Irgendwie empfinde ich es als auffällig, dass sich der deutsche Fernsehfilm im Unterschied zum Kinofilm nicht davor scheut, Frauen ins Zentrum der Geschichte zu stellen. Aber vielleicht hat dieser Eindruck auch mit meiner persönlichen Filmauswahl zu tun. Ob Zufall oder nicht, auch bei dem heutigen Film Gestern waren wir Fremde handelt es sich wieder um die Geschichte einer Frau.

Karrierefrauen küsst man nicht
So weit so gut. Das Fernsehen kann also Filme über Frauen drehen, in denen es noch um etwas anderes als die Liebe geht. Und weiter? Lisa Wagner spielt Sophie Ferber, eine erfolgreiche Ingenieurin, die sich mit Fleiß und Ehrgeiz in einer Männerdomäne durchsetzt. Doch während sie ihren Kollegen mühelos das Wasser reichen kann, gibt es durchaus einen Mann, mit dem sie nicht umzugehen weiß: ihr Vater Karl (Thomas Thieme). Auf Grund des anhaltenden Konflikts zieht sich Sophie mehr und mehr von ihrem Elternhaus zurück und stürzt sich in eine Affäre mit Max (André Szymanski). Eine Beziehung soll daraus auf keinen Fall werden, denn schließlich hat der Job für Sophie oberste Priorität.

Dass Sophie letztendlich doch ihr Herz an Max verliert, gehört zu den zahlreichen Schwächen des TV-Dramas von Regisseur Matthias Tiefenbacher und den Drehbuchautoren Martin Kluger und Maureen Herzfeld. Am Ende spricht sie gar von Familiengründung und Kindern, dabei wäre es doch so erfrischend gewesen, auch mal eine Frau zu zeigen, die mit diesem Lebensentwurf nichts anzufangen weiß (soll’s ja auch geben!).

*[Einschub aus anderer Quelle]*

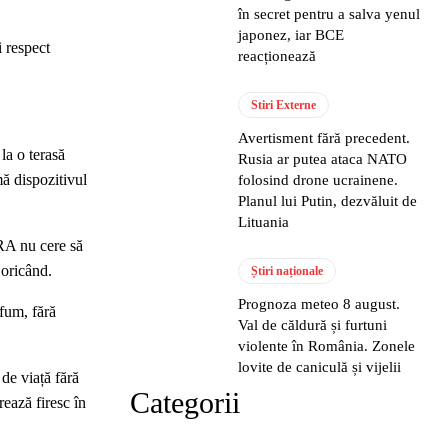
în secret pentru a salva yenul
japonez, iar BCE
i respect
reacționează
Stiri Externe
Avertisment fără precedent.
la o terasă
Rusia ar putea ataca NATO
mă dispozitivul
folosind drone ucrainene.
Planul lui Putin, dezvăluit de
Lituania
URA nu cere să
 oricând.
Știri naționale
Prognoza meteo 8 august.
 fum, fără
Val de căldură și furtuni
violente în România. Zonele
lovite de caniculă și vijelii
 de viață fără
Categorii
ează firesc în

Lisa Wagner spielt ihre Rolle mit einer Mischung aus Dominanz und Arroganz, die an eine schlecht gelaunte Bundeswehroffizierin mit unterdrückten Blähungen erinnert. In den Momenten, in denen Sophie Ferber endlich einmal lachen darf, verspüren wir als Fernsehzuschauer unnachahmliche Erleichterung, nicht mehr diesem feindseligen Blick ausgesetzt zu sein. Stark wirkt Sophie übrigens durch ihre Todesmine nicht, sondern eher verbittert, was die Interpretation nahelegt, dass beruflich erfolgreiche Frauen ohne Lebenspartner eben frustriert zu sein haben. Dabei würde die Geschichte um das Familiengeheimnis ebenso gut mit einer Protagonistin funktionieren, die mit der Wahl ihrer Prioritäten im Reinen ist. Den Bechdl-Test besteht Gestern waren wir Fremde übrigens auch nicht.